1. Talk to the bride and groom before the wedding. Do your research and get to know your subjects earlier. Let’s admit that there is no way for you to get to know so many people at once. So, start early and talk it up with the bride and groom during the consultation session. Find out what their expectations are towards the formal portraits and how many people might participate in those. Sometimes it is easier to get a list of the family members who ought to be photographed alongside the bride and the groom. Ask the bride to inform her relatives that there will be a point during the wedding (if the exact timing is known, that would be more helpful) when they will be asked to get photographed. Keeping everyone informed will help you gather people around efficiently. Always make sure to ask the couple if there is anything you need to know about their families and have a strategy worked out to take care of any potential problems.
Usually, close family make it obvious for you to notice them. Walk around them, be a regular guest and interact with them before the formals, so that you are “familiar” to them. Let the guests talk and meet and have fun while you steal a few of them to get photographed. This way, everyone can be engaged all the time by either you or by other guests. It will only help you get those sincere emotions naturally, with much ease.
Also, keep in mind that you do not have to fit every single guest into a formal session. Friends and distant family members can be photographed all along the wedding reception and cocktail hour.
2. Help your subjects relax. People are often intimidated by photographers and their big cameras. And then there are bags hanging off our shoulders, with some of us using big D3′s and Mark IV’s with those giant 70-200′s. Intimidating at best… I find that being honest with my subjects helps me relax them very easily. Talk to them and communicate that you might be shooting them, but not with a rifle. You’re not dangerous, you don’t bite or bark at people, and the big bazooka-like tool you have in your hands is only intended to make them look fabulous. That’s right – joke!
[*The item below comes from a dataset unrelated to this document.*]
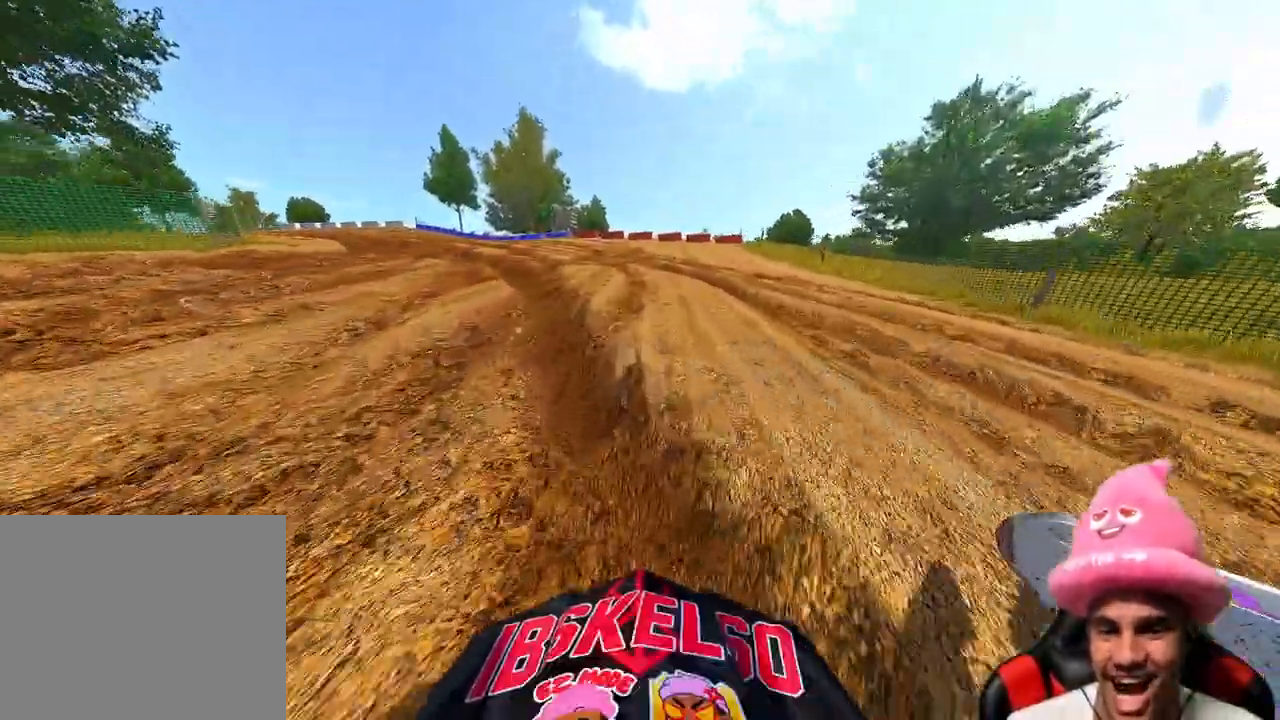
{"buttons": [], "left_stick": "center", "right_stick": "center", "events": [[33, "left_stick", "center"], [67, "R2", "up"]]}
This will also allow the sincerity of your subjects to shine and will allow you connect with them in a different, emotional level.
3. Make a good use of maid of honor… and/or your second shooter. That’s right! Often these beautiful ladies are family or a very close person to the entire wedding party. With her help you can gather people quickly and use her as a reference point if you need names and information of guests. If there is no maid of honor, an aunt will be an excellent “go to” lady. Second shooters or assistants come in very handy during formal sessions, too. If trained properly, they can help you organize the groups to be photographed (look for grandma and grandpa who decided to go for a walk before the reception, locate an uncle at the bar, etc). They can help you set up and hold your lights, reflectors, etc. Your second shooter should not photograph with you during the formals, as it often distracts everyone.
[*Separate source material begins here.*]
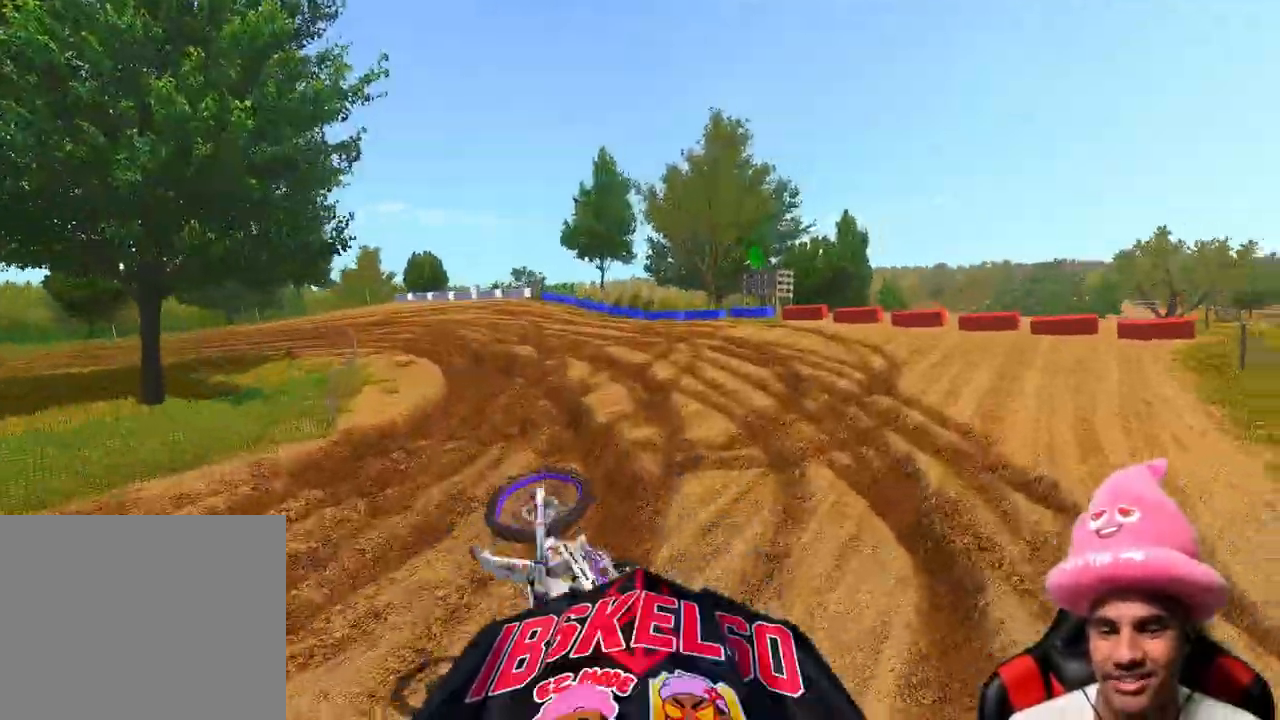
{"buttons": [], "left_stick": "center", "right_stick": "center", "events": []}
4. Spot a good location with great light. Usually a quick glance at the area of the wedding ceremony and reception should be sufficient for you to score a little nook to use as a suitable background for the formals. Do so as it gets closer to the actual shoot. The morning light will not be the same in the afternoon and the afternoon light will not be the same during and after the sunset.
You should try to locate a nice spot with natural, soft light to illuminate your subjects. If an outside location does not work for some reason, a covered patio/gazebo or a room with big windows can be good potential candidates for the session.
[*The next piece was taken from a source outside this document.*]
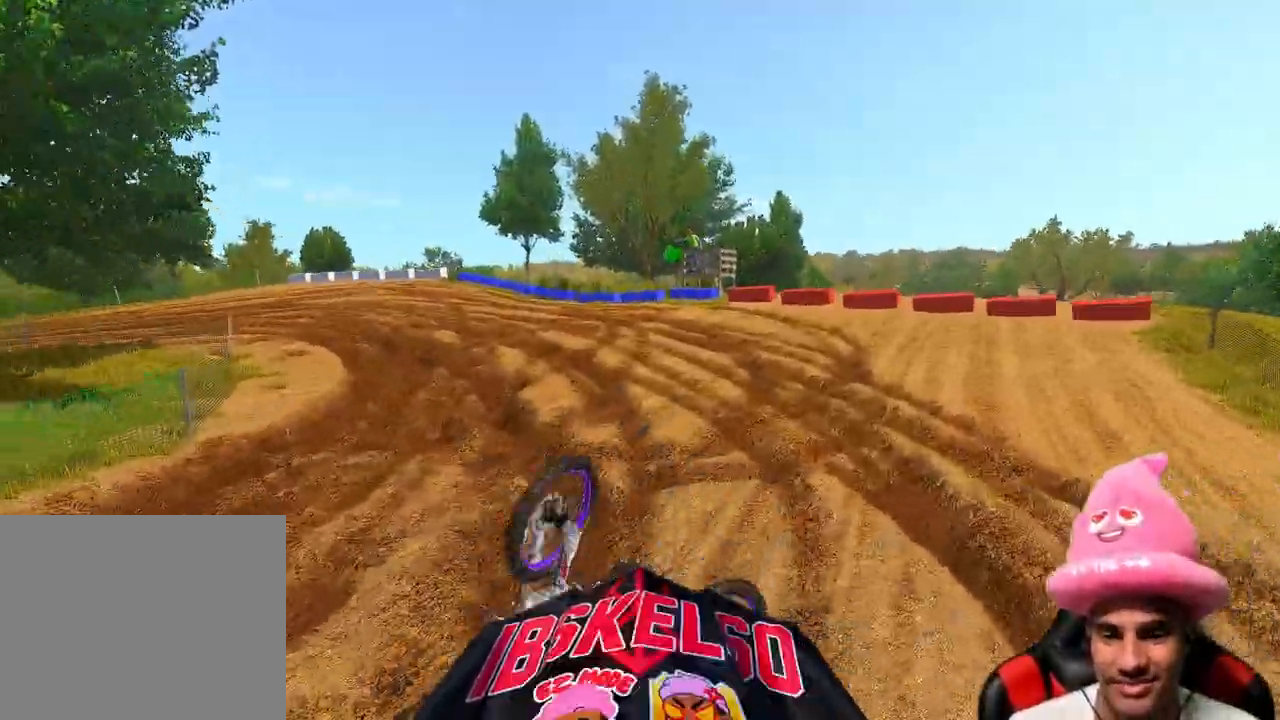
{"buttons": [], "left_stick": "center", "right_stick": "center", "events": []}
5. Be at the ready to take a photo-journalistic approach. If you are storyteller, you can photograph your subjects without being noticed or without orchestrating every single thing. Be always ready and shoot away when you see a moment. Capture the emotion and love every second of it.
6. Go from large to small. Start out with a large group of people and then narrow the group down as you shoot along, leaving the closest relatives to photograph at the end – they will typically have more patience than others. It is much easier to gather everyone for a group picture at the beginning of the session. You do not want people to wait too long on the side while you are taking pictures of others.